本格ミステリ作家クラブ10周年記念企画『美女と探偵〜日本ミステリ映画の世界〜』……のテスト上映。

 去年から本格ミステリ作家クラブ10周年を記念して色々と行事や記念出版が行われていましたが、その掉尾を飾る企画として、神保町シアターにて6月4日から7月1日までの4週にわたり、日本のミステリ映画ばかりを上映する『美女と探偵〜日本ミステリ映画の世界〜』というイベントが行われます。この企画に、芦辺拓氏が関わっておられ、本日テスト上映がある、とのことなので、お願いしてお邪魔させていただきました。

 神保町シアターは前々から来てみたかった劇場ながら、縁がなく今回が初めての訪問です。小学館とよしもとが提携している劇場で、神保町花月と受付が一体化しているのがユニーク。映画館は地下にあって、面白いのがドリンクホルダーがない代わりに書見台が設置されていること。ドリンクホルダーだと、場合によっては置き場所を失うことがあるので、これは個人的にはけっこーいい設備だと思います。今日はやりませんでしたが、メモを取ろうと思えば出来るわけだし。

 テスト上映に選ばれたのは、『美女と探偵』のラインナップで唯一のテレビドラマ作品、泡坂妻夫原作による『乱れからくり ねじ屋敷連続殺人事件』(日本テレビ系列放映)。
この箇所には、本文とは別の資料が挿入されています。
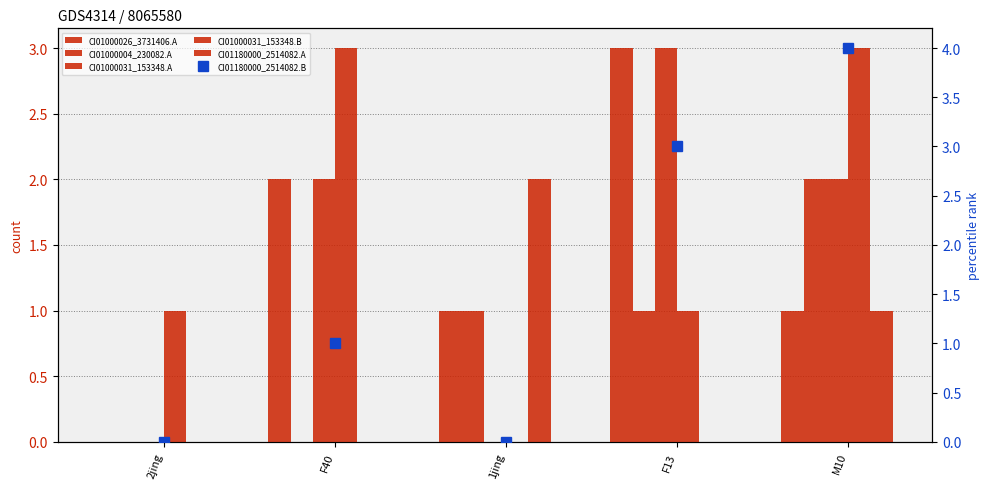

List the series in order of their peak value, lowest first.

CI01000004_229979_230082.A, CI01180000_2513727_2514082.A, CI01000026_3731277_3731406.A, CI01000031_153284_153348.A, CI01000031_153284_153348.B, CI01180000_2513727_2514082.B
この小説は松田優作主演で映画化もされてますが、芦辺氏曰く「映画版より出来がいい」とのことで、イベント開催の際には観ようと思っていたもの。

 私は未だ映画版を観ていないので(駄目ならダメで観ておきたい気はする)比較は出来ませんが、これは本当に、確かに思いの外ミステリ映画として出来がいい。明らかにCMを入れていたと思しい間や切り替えがあったり、異様に激しく省略されていて説明が足りなく思える部分もありますが、全体としてはものすごーくトリッキーな、原作の謎の魅力を殺していない優秀な仕上がり。何より、テレビドラマ版のくせに(失礼)巨大迷路を再現しているのに驚きます。製作に円谷プロが名前を連ねていて、だからこその仕掛けでしょう。如何にも作りは古いドラマですが、この迷路とトリックの再現性の素晴らしさだけでも、ミステリファンは観ておいて損はないと思います、いや本当に。

 鑑賞後は場所を移して、芦辺拓氏と、金田一耕助博物館運営の木魚庵氏としばし歓談。ミステリ漫画や二次創作の線引き、ついでにプリキュアのことまで色々お話ししているうちに日付を越えてしまいました。ゆえに更新がこんな時間になっているわけです。